Я тоже расстроилась — в такую даль ехала. С Октябрьского поля до Пролетарки еле впихнула себя в час пик…

— А когда пересдача будет? — вздохнула я.

— Ну как же я посмотрю, если вы не знаете фамилию педагога? — тоже вздохнула добрая женщина.

— Ну, может Орлова? Посмотрите Орлову! Нет такой? Лисицына? Волкова?

— Нет таких. Давайте попробуем через вашу фамилию найти. Вы свою фамилию знаете?

— Ну, обижаете!

Учительница склонилась над списком первокурсников.

— Вот, нашла. У вас преподают Смирнов, Корякин, Добродушная и Зубкова.

— Во! Зубкова ее фамилия! Я же помню, что хищная.

Женщина в недоумении склонила голову и тактично заметила:

— Странная ассоциация… Вообще. Зубкова — это я.

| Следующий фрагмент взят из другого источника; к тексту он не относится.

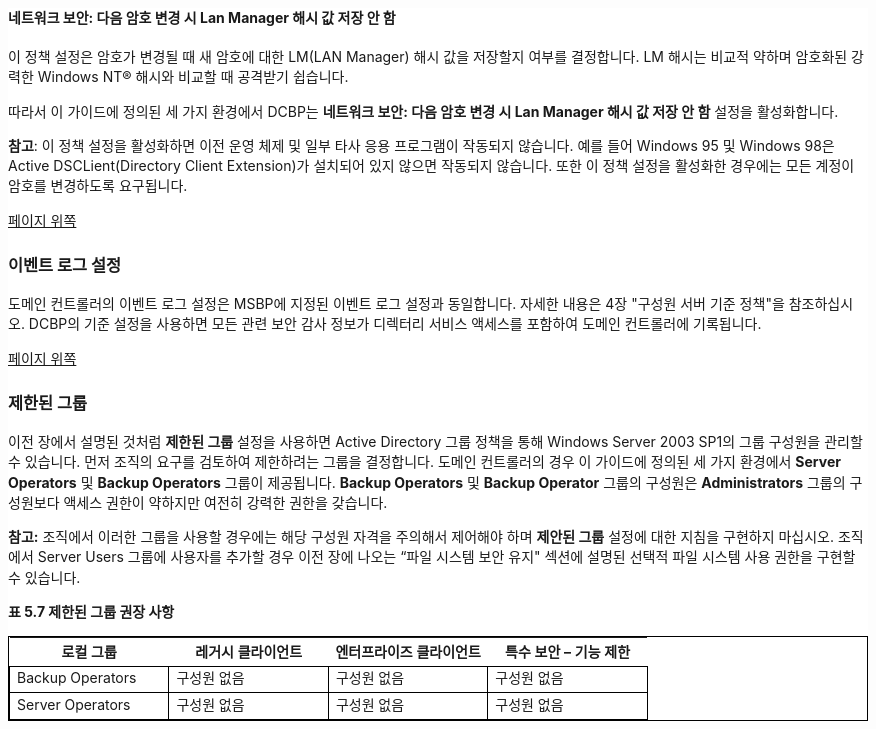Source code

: #### 네트워크 보안: 다음 암호 변경 시 Lan Manager 해시 값 저장 안 함
  
이 정책 설정은 암호가 변경될 때 새 암호에 대한 LM(LAN Manager) 해시 값을 저장할지 여부를 결정합니다. LM 해시는 비교적 약하며 암호화된 강력한 Windows NT® 해시와 비교할 때 공격받기 쉽습니다.
  
따라서 이 가이드에 정의된 세 가지 환경에서 DCBP는 **네트워크 보안: 다음 암호 변경 시 Lan Manager 해시 값 저장 안 함** 설정을 활성화합니다.
  
**참고**: 이 정책 설정을 활성화하면 이전 운영 체제 및 일부 타사 응용 프로그램이 작동되지 않습니다. 예를 들어 Windows 95 및 Windows 98은 Active DSCLient(Directory Client Extension)가 설치되어 있지 않으면 작동되지 않습니다. 또한 이 정책 설정을 활성화한 경우에는 모든 계정이 암호를 변경하도록 요구됩니다.
  
[](#mainsection)[페이지 위쪽](#mainsection)
  
### 이벤트 로그 설정
  
도메인 컨트롤러의 이벤트 로그 설정은 MSBP에 지정된 이벤트 로그 설정과 동일합니다. 자세한 내용은 4장 "구성원 서버 기준 정책"을 참조하십시오. DCBP의 기준 설정을 사용하면 모든 관련 보안 감사 정보가 디렉터리 서비스 액세스를 포함하여 도메인 컨트롤러에 기록됩니다.
  
[](#mainsection)[페이지 위쪽](#mainsection)
  
### 제한된 그룹
  
이전 장에서 설명된 것처럼 **제한된 그룹** 설정을 사용하면 Active Directory 그룹 정책을 통해 Windows Server 2003 SP1의 그룹 구성원을 관리할 수 있습니다. 먼저 조직의 요구를 검토하여 제한하려는 그룹을 결정합니다. 도메인 컨트롤러의 경우 이 가이드에 정의된 세 가지 환경에서 **Server Operators** 및 **Backup Operators** 그룹이 제공됩니다. **Backup Operators** 및 **Backup Operator** 그룹의 구성원은 **Administrators** 그룹의 구성원보다 액세스 권한이 약하지만 여전히 강력한 권한을 갖습니다.
  
**참고:** 조직에서 이러한 그룹을 사용할 경우에는 해당 구성원 자격을 주의해서 제어해야 하며 **제안된 그룹** 설정에 대한 지침을 구현하지 마십시오. 조직에서 Server Users 그룹에 사용자를 추가할 경우 이전 장에 나오는 “파일 시스템 보안 유지" 섹션에 설명된 선택적 파일 시스템 사용 권한을 구현할 수 있습니다.
  
**표 5.7 제한된 그룹 권장 사항**

 
<table style="border:1px solid black;">
<colgroup>
<col width="25%" />
<col width="25%" />
<col width="25%" />
<col width="25%" />
</colgroup>
<thead>
<tr class="header">
<th>로컬 그룹</th>
<th>레거시 클라이언트</th>
<th>엔터프라이즈 클라이언트</th>
<th>특수 보안 – 기능 제한</th>
</tr>
</thead>
<tbody>
<tr class="odd">
<td style="border:1px solid black;">Backup Operators</td>
<td style="border:1px solid black;">구성원 없음</td>
<td style="border:1px solid black;">구성원 없음</td>
<td style="border:1px solid black;">구성원 없음</td>
</tr>
<tr class="even">
<td style="border:1px solid black;">Server Operators</td>
<td style="border:1px solid black;">구성원 없음</td>
<td style="border:1px solid black;">구성원 없음</td>
<td style="border:1px solid black;">구성원 없음</td>
</tr>
</tbody>
</table>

Мне так неловко стало, получается, человека обидела, да еще и себя по полной заложила.

— Поставьте мне тройку, пожалуйста, и я уйду, — отважно попросила я, потому что пела, а значит, заработала.

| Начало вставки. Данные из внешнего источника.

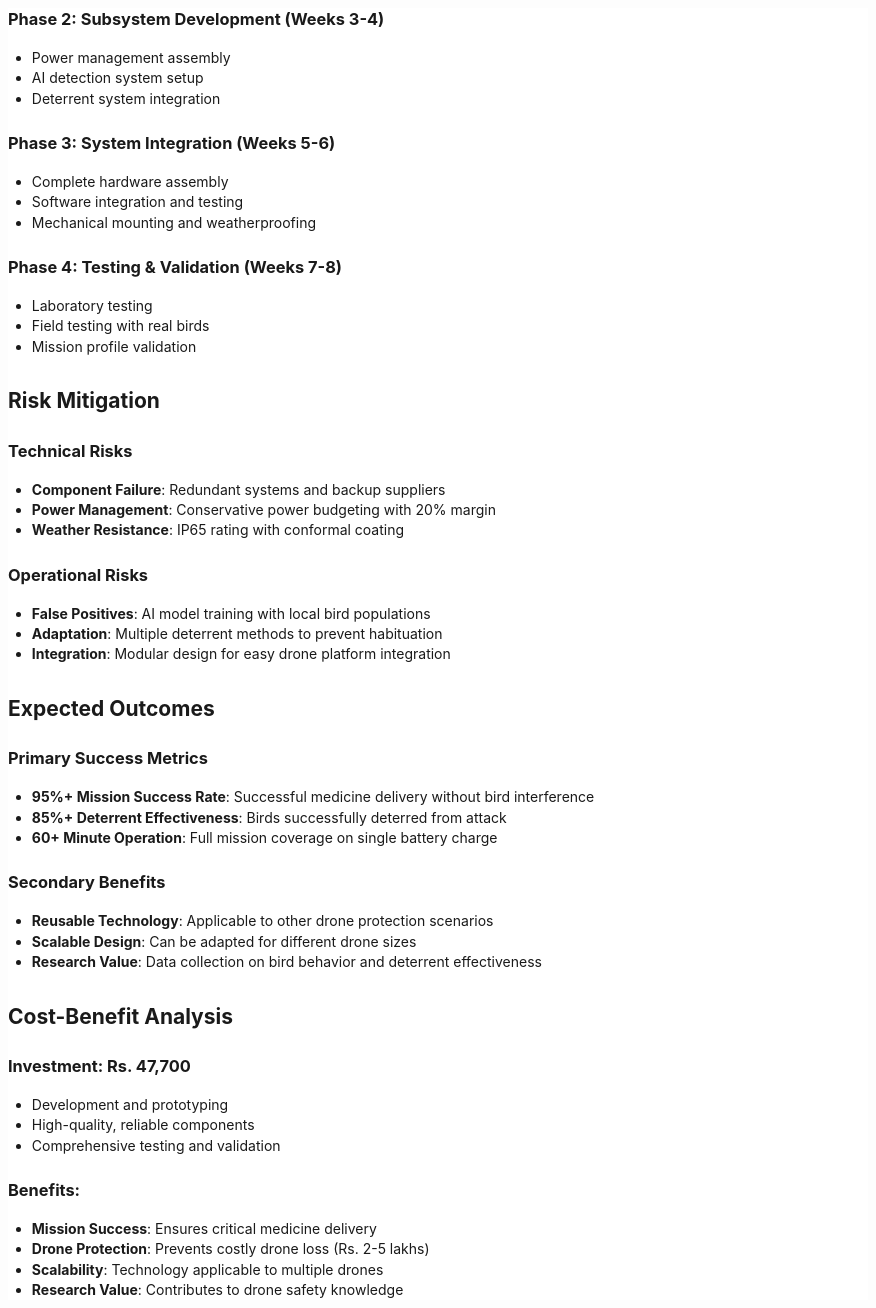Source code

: ### Phase 2: Subsystem Development (Weeks 3-4)
- Power management assembly
- AI detection system setup
- Deterrent system integration

### Phase 3: System Integration (Weeks 5-6)
- Complete hardware assembly
- Software integration and testing
- Mechanical mounting and weatherproofing

### Phase 4: Testing & Validation (Weeks 7-8)
- Laboratory testing
- Field testing with real birds
- Mission profile validation

## Risk Mitigation

### Technical Risks
- **Component Failure**: Redundant systems and backup suppliers
- **Power Management**: Conservative power budgeting with 20% margin
- **Weather Resistance**: IP65 rating with conformal coating

### Operational Risks
- **False Positives**: AI model training with local bird populations
- **Adaptation**: Multiple deterrent methods to prevent habituation
- **Integration**: Modular design for easy drone platform integration

## Expected Outcomes

### Primary Success Metrics
- **95%+ Mission Success Rate**: Successful medicine delivery without bird interference
- **85%+ Deterrent Effectiveness**: Birds successfully deterred from attack
- **60+ Minute Operation**: Full mission coverage on single battery charge

### Secondary Benefits
- **Reusable Technology**: Applicable to other drone protection scenarios
- **Scalable Design**: Can be adapted for different drone sizes
- **Research Value**: Data collection on bird behavior and deterrent effectiveness

## Cost-Benefit Analysis

### Investment: Rs. 47,700
- Development and prototyping
- High-quality, reliable components
- Comprehensive testing and validation

### Benefits:
- **Mission Success**: Ensures critical medicine delivery
- **Drone Protection**: Prevents costly drone loss (Rs. 2-5 lakhs)
- **Scalability**: Technology applicable to multiple drones
- **Research Value**: Contributes to drone safety knowledge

Зубкова подумала и предложила компромисс:

— Вы приезжайте ко мне сюда завтра. Просто приедете, и я поставлю вам… четверку. А то как-то совсем неприлично будет, если сегодня. Хорошо?

Что делать… Пришлось согласиться.

Это был мой первый бартер.

В дальнейшем я сдавала предметы в институте только так: переносила знания, полученные в училище, на все институтские предметы. Экзамен по психологии я сдала на пять, потому что привела очень удачный психологический прием из творчества Франца Гайдна. Во времена Гайдна спесивая лондонская публика ходила на концерты, в основном чтобы поспать. Естественно, автора произведений это раздражало, и он применил следующий маневр. Сочинил симфонию специально для лондонцев. И назвал ее «Сюрприз».

Начиналась она медленно и плавно. Публика мирно засыпала. И вдруг на последней ноте раздавался оглушительный аккорд. Народ тут же встряхивался и начинал удивляться. Слушал какое-то время, но потом снова начинал клевать носом. И тут опять грохот литавр — «бах»!

Простецкая мелодия и подвох в конце. Конечно, мимо такого случая я не могла пройти, и Гайдн проложил мне триумфальную дорожку к пятеркам по психологии, философии и истории. Всем педагогам очень нравилось, когда я приводила этот исторический факт и еще вдобавок иллюстрировала его голосом.

И если с институтом проходила такая халява, то к училищу отношение было координально противоположным.

Все, кто поступал в музыкальное заведение, любили музыку и хотели стать певцами, музыкантами, дирижерами. Случайных людей не было, потому что эту профессию выбирают фанаты. И вся жизнь подчинена звукам и их извлечению. Особенно это ощущалось в коридорах училища, в местах скопления вокалистов.